Only 10 students in each section
Even as schools are in the process of getting their reopening models approved, one GEMS school Al Khaleej National School Dubai, which has got its clearance, said it will follow the blended learning model.
Ghadeer Abu-Shamat, Superintendent/CEO, Al Khaleej National School Dubai, said, “We are going to group students based on the preference of parents. In Kindergarten, only 10 students will be accommodated in the physical setting for each section of KG. The KG schedule will have two shifts; one physical (face-to-face) from 8.30am-12.30pm for Group A, and then a virtual shift from 12.30pm- 4pm for Group B.
“Grades 1-12 will be in a blended learning environment, where classes are split into two groups (A and B) to achieve social distancing. Designated groups of students will be allocated to attend school on a rotational schedule over a two-week period. Tuesdays will be rotational on a two-week basis (AAA/BB and AA/BBB).”
Another large education group, Taaleem, said it is also on top of things aghaed of the reopening.
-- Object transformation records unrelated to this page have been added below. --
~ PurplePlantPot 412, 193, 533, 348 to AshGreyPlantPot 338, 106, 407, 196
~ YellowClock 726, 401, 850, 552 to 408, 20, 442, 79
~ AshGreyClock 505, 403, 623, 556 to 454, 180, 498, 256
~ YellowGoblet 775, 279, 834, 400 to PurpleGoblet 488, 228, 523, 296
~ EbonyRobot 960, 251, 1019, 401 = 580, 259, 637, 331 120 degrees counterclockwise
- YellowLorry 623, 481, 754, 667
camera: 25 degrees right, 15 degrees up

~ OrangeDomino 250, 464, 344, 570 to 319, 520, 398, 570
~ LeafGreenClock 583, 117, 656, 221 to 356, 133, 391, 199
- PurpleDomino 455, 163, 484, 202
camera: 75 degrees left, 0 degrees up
Alan Williamson CEO Taaleem, told Gulf News, “We have planned for a variety of scenarios and have contingency plans in place to mitigate the challenges that each present. We know from feedback, that the vast majority of Taaleem parents will welcome the news of a return to an onsite resumption of education. However, our schools will offer distance learning to children who are unwell, unable to come into school or for whom their parents would prefer them to stay at home. This option may not be in the same format as the one available in the previous term but will ensure continuity both in learning opportunities and with the school community, albeit at a distance.”
He also said, “The fees are not differentiated for onsite or distance learning.”
What parents have to say:
Adele Bezuidenhout, South African
“I have mixed emotions about this. My son, Bradley, 8, going to grade 3 next term, has greatly benefited from the one-on-one time he spent with me studying during the last term of distance learning. He improved his report card. I was able to sit with him and teach him a lot of things. The only thing I feel that children miss out in an e-learning platform is the social interaction with friends, peers and teachers. As for fees, I believe parents must pay full school fees. The teachers are working double hard.”
Reneva Hneineh, Lebanese
“I am opting for distance learning for my son John Abdallah, 10, next year as I feel more comfortable as he has ADHD. Last term, he showed better results studying at home with me, with my full attention. My daughter Kaitlyn, 4, is still in nursery.”
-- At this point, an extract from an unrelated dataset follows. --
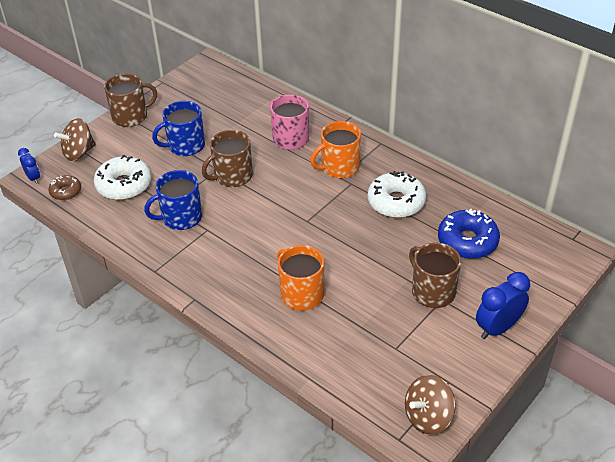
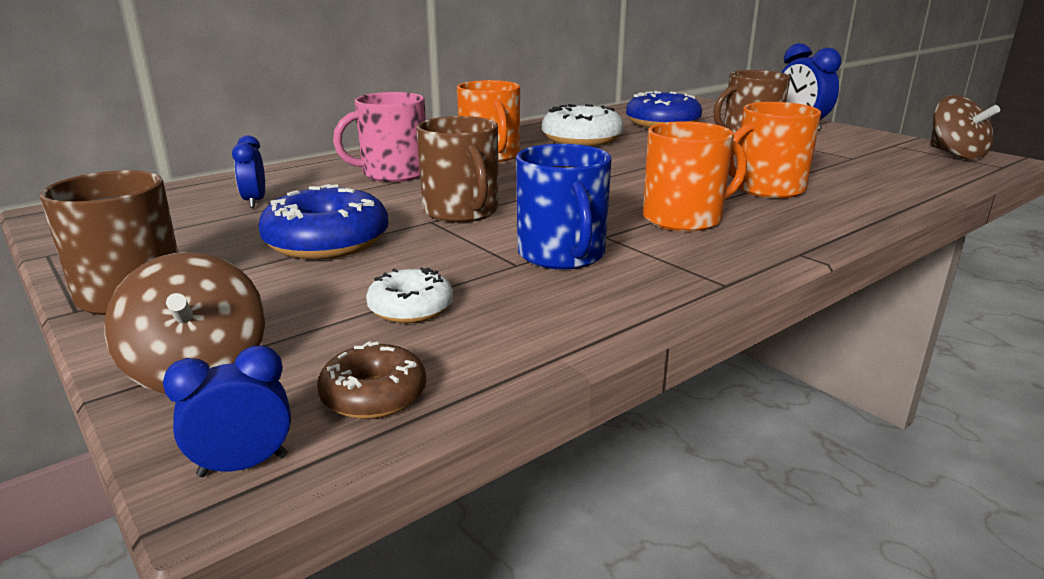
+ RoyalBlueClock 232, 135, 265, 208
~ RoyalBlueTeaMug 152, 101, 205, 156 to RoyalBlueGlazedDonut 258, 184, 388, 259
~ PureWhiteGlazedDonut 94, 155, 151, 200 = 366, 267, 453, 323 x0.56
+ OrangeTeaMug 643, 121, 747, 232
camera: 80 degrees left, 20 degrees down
Denise Bonnici, Australian
“Three of my four children go to school here in Dubai and have always wanted to do online schooling, so it has worked out really well for us. Two of them are into extra-curricular activities and online schooling gives them time to pursue that.”
“I will opt for distance education for her children Salah Fahad, 13 and Hibba Fahad, 11 only if it is mandatory. I prefer if my children are in a school environment as schooling is not only about the academics. It is an experience at the end of the day. Being around other kids enhances social skills and takes education to another level.”
Simran Sabharwal, Indian
“As parents, my husband and I prefer an online experience for our son Akas. Under normal circumstances, we would have loved for him to study in school for his social well-being, growth and development. But if online schooling is the way forward, I believe that schools should reduce their fees.|
Roopa Shashidhar, Indian
“Online classes are just a temporary solution but children do better in a school environment. As a parent, I definitely prefer if my children (Chetan, 12 and Daksha, 10) learn in a school environment as they will be disciplined and physically active. As a home maker, I am able to dedicate some time for their e-learning, but it is not practical for working couples. There should be a fee reduction of 30 to 40 per cent in the next term for online classes as the current rates are not justified.”